Aktuell ergeben sich 2 mögliche Termine 

Sonntag der 8.9.2013 
und 
Samstag der 5.10.2013

Wir vom Adler Bottrop müssen nun schauen für welchen der Tage wir alle Freigaben bekommen können.

Leider gibt es keine Zentralestelle, die die Veranstaltungen organisiert.
Wir erkundigen uns immer schon im August des Vorjahres was an Kultur wann geplant ist. 
http://www.buehnen.net/ort/bottrop/loc/halde-haniel/


----------



## OneWheeler (31. März 2013)

Hallo zusmmen,

leider wird auch wohl die CTF in Marl (9.6.13) verschoben werden müssen. Das Umweltamt macht dort neue Auflagen und will eine artenrechtliche Unbedeklichkeitsprüfung haben.
Auch dieser Verein arbeitet Fieberhaft an einer Lösung für euch.

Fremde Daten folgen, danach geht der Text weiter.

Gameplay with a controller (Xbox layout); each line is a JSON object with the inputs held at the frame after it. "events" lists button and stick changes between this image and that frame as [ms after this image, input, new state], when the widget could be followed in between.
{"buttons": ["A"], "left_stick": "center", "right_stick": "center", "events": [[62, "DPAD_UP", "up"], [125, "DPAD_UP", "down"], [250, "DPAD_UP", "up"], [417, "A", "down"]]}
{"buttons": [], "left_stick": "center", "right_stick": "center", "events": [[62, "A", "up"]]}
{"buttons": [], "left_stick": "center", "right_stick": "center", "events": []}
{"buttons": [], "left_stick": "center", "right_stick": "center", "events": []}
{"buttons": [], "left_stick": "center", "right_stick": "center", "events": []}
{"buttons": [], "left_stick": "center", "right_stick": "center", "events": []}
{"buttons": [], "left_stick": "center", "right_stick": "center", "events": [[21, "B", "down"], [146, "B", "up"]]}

Sobald die Termine fest stehen werden wir diese veröffentlichen.

In diesem Jahr ist bei den Genehmigungen der Wurm drin.


----------



## Klausen1974 (1. April 2013)

Unfassbar, es wollen doch nur ein paar Leute mit nem Fahrrad Spass haben und das i.d.R. nur auf normalen Wegen, ich hoffe das dieser CTF nicht noch ins Wasser fällt!


----------



## Klausen1974 (3. April 2013)

Interessante News gibts es auch in einer Facebook Gruppe zum NRW CTF Cup!

https://www.facebook.com/groups/nrw.ctf.cup.2011/


----------



## M::::: (3. April 2013)

Das ist schön, aber blöderweise folgen immer mehr Veranstalter, der Devise " steht alles auf FB". 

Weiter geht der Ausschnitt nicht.